Aunque es consciente de su entorno, el muchacho comienza a percibir olores que le son familiares, pero que difícilmente pertenecen a este momento, a este lugar donde ahora se encuentra. El aroma a pólvora y carne quemada, saturan sus fosas nasales, obligándolo a cubrirse la nariz. Aquel olor y esos gritos distantes, su razonamiento no los concibe dignos de tarde tan bella y tranquila.
Esto le provoca más hiperventilación, porque recuerda está sensación y sabe a qué clase de infierno pertenece.

El petricor que emanaba aquel campo, se torna en un hediondo aroma a sangre y pólvora, al mismo tiempo que los ecos de aquellos gritos, se vuelven más cercanos y estridentes. Gritos llenos de dolor y desesperación. De repente, una ráfaga de disparos enmudece a las aves y un desfile de siluetas comienzan a correr frente a él. Ve a una joven mujer de tez trigueña, escapar de lo que parece ser un niño no mayor a diez años. El crío es torpe, pero con un entusiasmo frenético. Cae y se levanta de forma admirable, obligando a correr en círculos a la mujer que intenta no ser atrapada él.

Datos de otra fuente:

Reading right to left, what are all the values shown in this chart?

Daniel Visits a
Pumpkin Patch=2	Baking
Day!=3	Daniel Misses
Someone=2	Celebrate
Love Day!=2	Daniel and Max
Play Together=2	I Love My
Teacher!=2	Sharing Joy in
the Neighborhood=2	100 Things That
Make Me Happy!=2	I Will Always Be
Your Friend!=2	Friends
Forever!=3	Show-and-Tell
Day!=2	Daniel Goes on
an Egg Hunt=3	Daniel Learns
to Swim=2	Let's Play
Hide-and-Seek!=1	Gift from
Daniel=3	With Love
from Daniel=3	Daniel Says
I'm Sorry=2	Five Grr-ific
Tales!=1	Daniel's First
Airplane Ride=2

El joven intenta correr hacia ella y alejarla de su persecutor, pero para su sorpresa, las piernas no le responden; así que, recurre a otro método para llamar la atención de la joven trigueña. Le comienza a gritar:

«¡No te detengas! ¡Zigzaguea! ¡No corras en círculos! ¡No lo compadezcas, él ya no es un niño!»

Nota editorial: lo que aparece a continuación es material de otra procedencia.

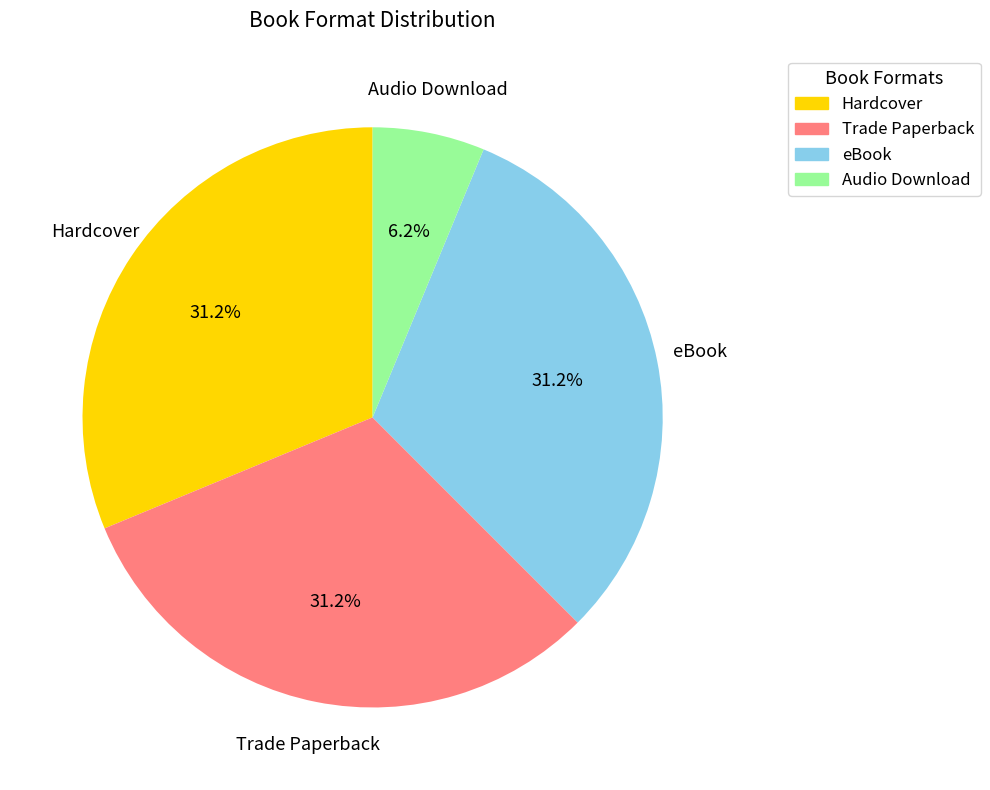

What is the smallest slice in the pie chart?

Audio Download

Gritó con todas sus fuerzas, pero algo andaba mal. Ni él se había escuchado. Mucho menos cree que aquella mujer lo ha escuchado... ¿o si?

Con ojos de asombro, el muchacho observa a la joven mujer detenerse y acto seguido, el niño se detiene también. Ahora el muchacho es el centro de atención.
Un escalofrío le recorre de la cabeza a los pies, al observar con detenimiento el rostro de esa joven mujer.

«¡¿Sandra?!...»

Exclamó confundido.

La joven mujer, levanta uno de sus brazos y sin emitir voz alguna, sus labios se mueven, pronuncian el nombre del muchacho:

«Iván».

Sandra, le hace un gesto invitatorio con su mano a Iván, para que se acerque a ella. Su rostro dibuja una dulce e inquietante sonrisa, aunque en realidad esto no es lo que le incomoda a Iván. Lo que realmente le incomoda es que no parece asustada. Cómo si no fuera consciente del peligro que tiene a sus espaldas.

Por su parte, el niño que la perseguía parece enfermo, física y mentalmente. Pero el extrañamiento de Iván no es tanto el aspecto de ese niño, es que también lo conoce. Es Mati. Un pequeño que vive frente a su casa. Sandra se había encariñado mucho con él, y él con ella. No obstante; en esta ocasión, no ve cariño en el rostro de Mati, lo que ve es mucho dolor y también, sed de sangre.

Lagrimas de impotencia corren por el rostro lampiño de Iván, pues intenta obligar a su cuerpo a moverse, correr en dirección de Sandra y rescatarla de la crueldad que se avecina.